Increasing marker density was proposed to have potential to improve the accuracy of genomic prediction for quantitative traits; whole-sequence data is expected to give the best accuracy of prediction, since all causal mutations that underlie a trait are expected to be included. However, in cattle and chicken, this assumption is not supported by empirical studies. Our objective was to compare the accuracy of genomic prediction of feed efficiency component traits in Duroc pigs using single nucleotide polymorphism (SNP) panels of 80K, imputed 650K, and whole-genome sequence variants using GBLUP, BayesB and BayesRC methods, with the ultimate purpose to determine the optimal method to increase genetic gain for feed efficiency in pigs.
Phenotypes of average daily feed intake (ADFI), average daily gain (ADG), ultrasound backfat depth (FAT), and loin muscle depth (LMD) were available for 1363 Duroc boars from a commercial breeding program. Genotype imputation accuracies reached 92.1% from 80K to 650K and 85.6% from 650K to whole-genome sequence variants. Average accuracies across methods and marker densities of genomic prediction of ADFI, FAT, LMD and ADG were 0.40, 0.65, 0.30 and 0.15, respectively. For ADFI and FAT, BayesB outperformed GBLUP, but increasing marker density had little advantage for genomic prediction. For ADG and LMD, GBLUP outperformed BayesB, while BayesRC based on whole-genome sequence data gave the best accuracies and reached up to 0.35 for LMD and 0.25 for ADG.

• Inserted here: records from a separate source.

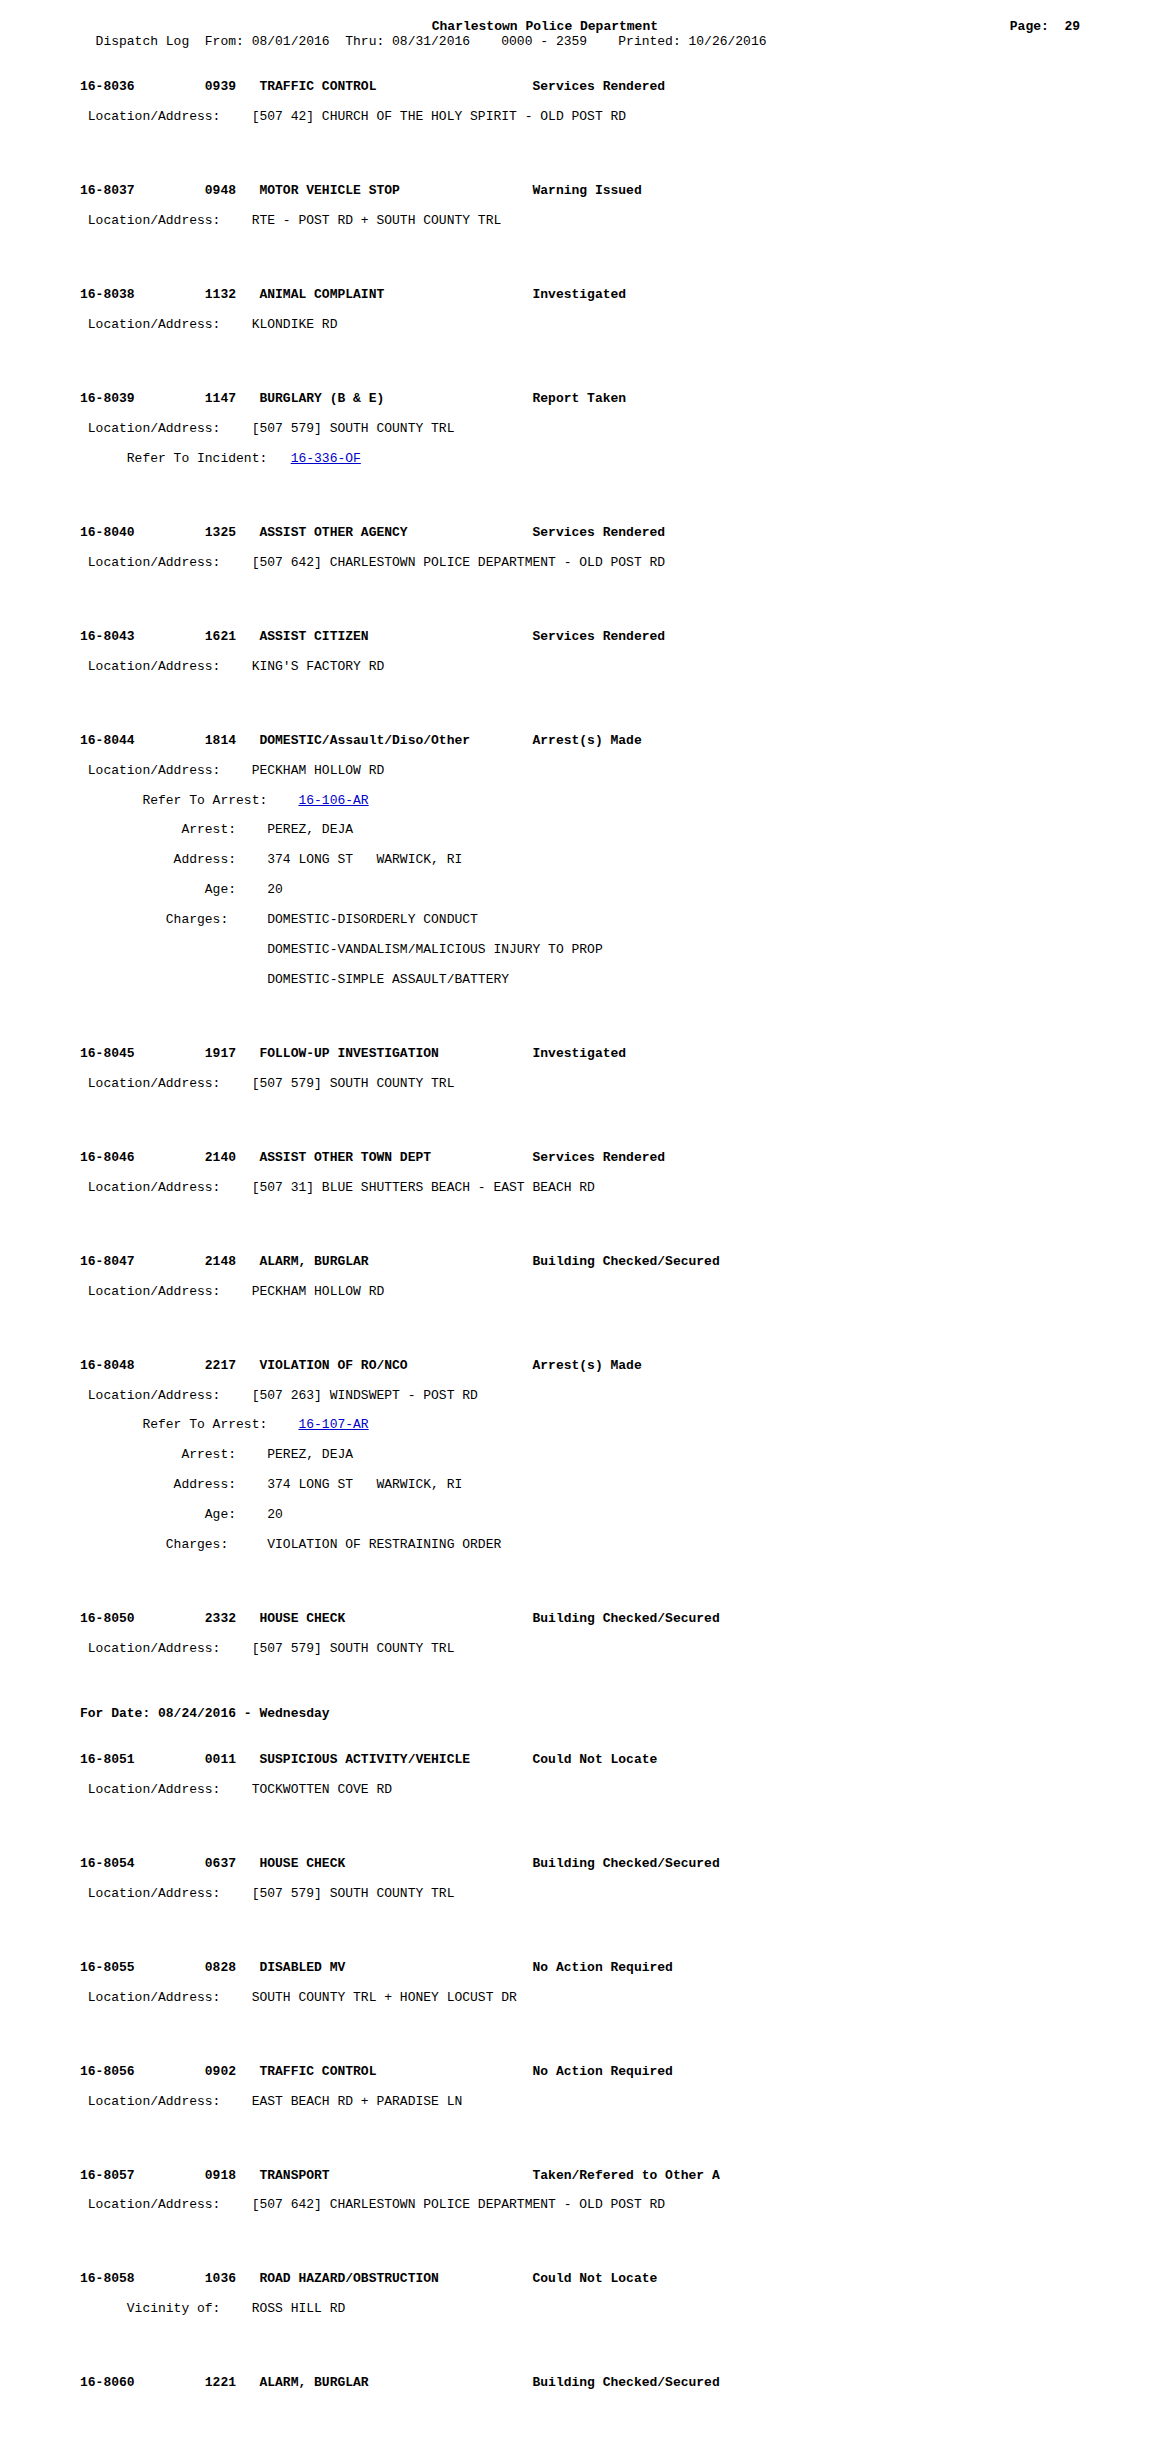Charlestown Police Department Page: 29
Dispatch Log From: 08/01/2016 Thru: 08/31/2016 0000 - 2359 Printed: 10/26/2016
16-8036 0939 TRAFFIC CONTROL Services Rendered
Location/Address: [507 42] CHURCH OF THE HOLY SPIRIT - OLD POST RD
16-8037 0948 MOTOR VEHICLE STOP Warning Issued
Location/Address: RTE - POST RD + SOUTH COUNTY TRL
16-8038 1132 ANIMAL COMPLAINT Investigated
Location/Address: KLONDIKE RD
16-8039 1147 BURGLARY (B & E) Report Taken
Location/Address: [507 579] SOUTH COUNTY TRL
Refer To Incident: 16-336-OF
16-8040 1325 ASSIST OTHER AGENCY Services Rendered
Location/Address: [507 642] CHARLESTOWN POLICE DEPARTMENT - OLD POST RD
16-8043 1621 ASSIST CITIZEN Services Rendered
Location/Address: KING'S FACTORY RD
16-8044 1814 DOMESTIC/Assault/Diso/Other Arrest(s) Made
Location/Address: PECKHAM HOLLOW RD
Refer To Arrest: 16-106-AR
Arrest: PEREZ, DEJA
Address: 374 LONG ST WARWICK, RI
Age: 20
Charges: DOMESTIC-DISORDERLY CONDUCT
DOMESTIC-VANDALISM/MALICIOUS INJURY TO PROP
DOMESTIC-SIMPLE ASSAULT/BATTERY
16-8045 1917 FOLLOW-UP INVESTIGATION Investigated
Location/Address: [507 579] SOUTH COUNTY TRL
16-8046 2140 ASSIST OTHER TOWN DEPT Services Rendered
Location/Address: [507 31] BLUE SHUTTERS BEACH - EAST BEACH RD
16-8047 2148 ALARM, BURGLAR Building Checked/Secured
Location/Address: PECKHAM HOLLOW RD
16-8048 2217 VIOLATION OF RO/NCO Arrest(s) Made
Location/Address: [507 263] WINDSWEPT - POST RD
Refer To Arrest: 16-107-AR
Arrest: PEREZ, DEJA
Address: 374 LONG ST WARWICK, RI
Age: 20
Charges: VIOLATION OF RESTRAINING ORDER
16-8050 2332 HOUSE CHECK Building Checked/Secured
Location/Address: [507 579] SOUTH COUNTY TRL
For Date: 08/24/2016 - Wednesday
16-8051 0011 SUSPICIOUS ACTIVITY/VEHICLE Could Not Locate
Location/Address: TOCKWOTTEN COVE RD
16-8054 0637 HOUSE CHECK Building Checked/Secured
Location/Address: [507 579] SOUTH COUNTY TRL
16-8055 0828 DISABLED MV No Action Required
Location/Address: SOUTH COUNTY TRL + HONEY LOCUST DR
16-8056 0902 TRAFFIC CONTROL No Action Required
Location/Address: EAST BEACH RD + PARADISE LN
16-8057 0918 TRANSPORT Taken/Refered to Other A
Location/Address: [507 642] CHARLESTOWN POLICE DEPARTMENT - OLD POST RD
16-8058 1036 ROAD HAZARD/OBSTRUCTION Could Not Locate
Vicinity of: ROSS HILL RD
16-8060 1221 ALARM, BURGLAR Building Checked/Secured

Use of genomic information was beneficial for prediction of ADFI and FAT but not for that of ADG and LMD compared to pedigree-based estimates. BayesB based on 80K SNPs gave the best genomic prediction accuracy for ADFI and FAT, while BayesRC based on whole-genome sequence data performed best for ADG and LMD. We suggest that these differences between traits in the effect of marker density and method on accuracy of genomic prediction are mainly due to the underlying genetic architecture of the traits.